BEGIN Extracted material

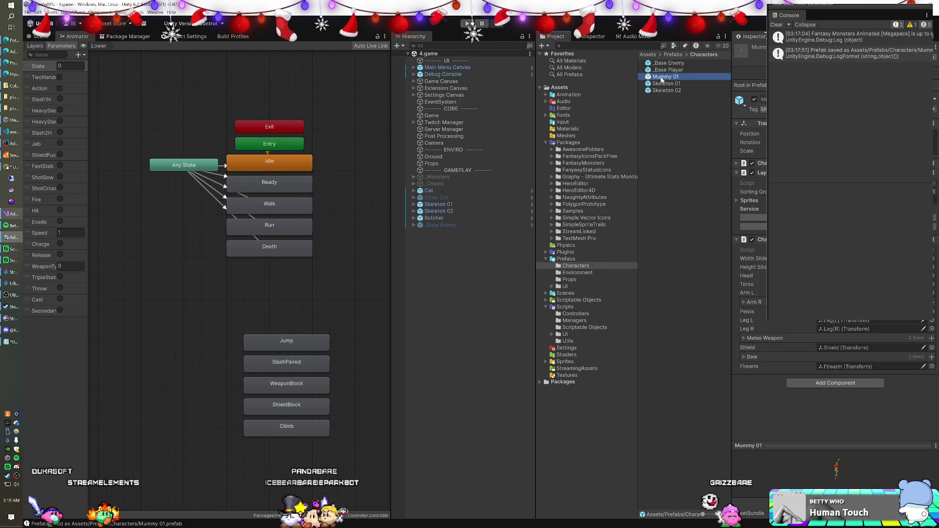
mouse_move(661, 77)
mouse_down()
mouse_move(455, 252)
mouse_move(446, 248)
mouse_up()
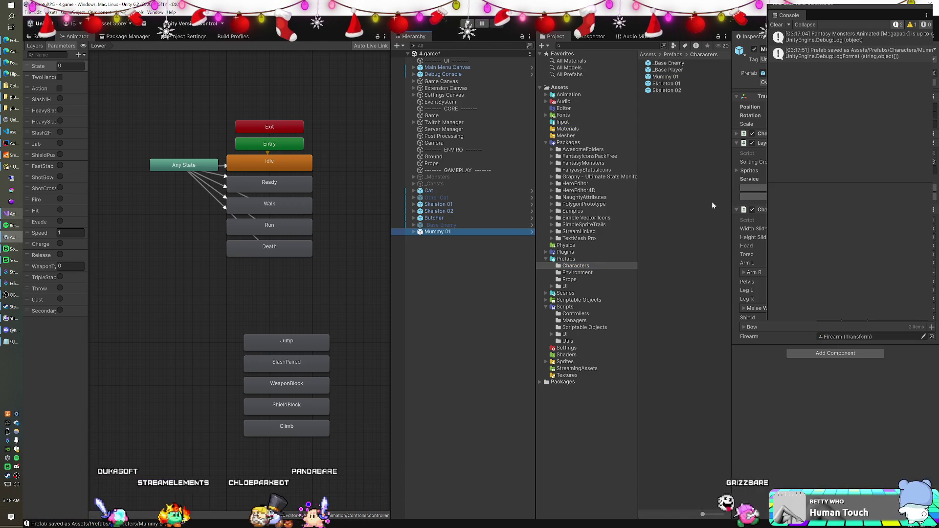
click(752, 134)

END Extracted material

Your answer should hold only the lines from the one with "mouse_move(455, 252)" through the final line of the listing above, transcribed exactly and without pictures.

mouse_move(455, 252)
mouse_move(446, 248)
mouse_up()
click(752, 134)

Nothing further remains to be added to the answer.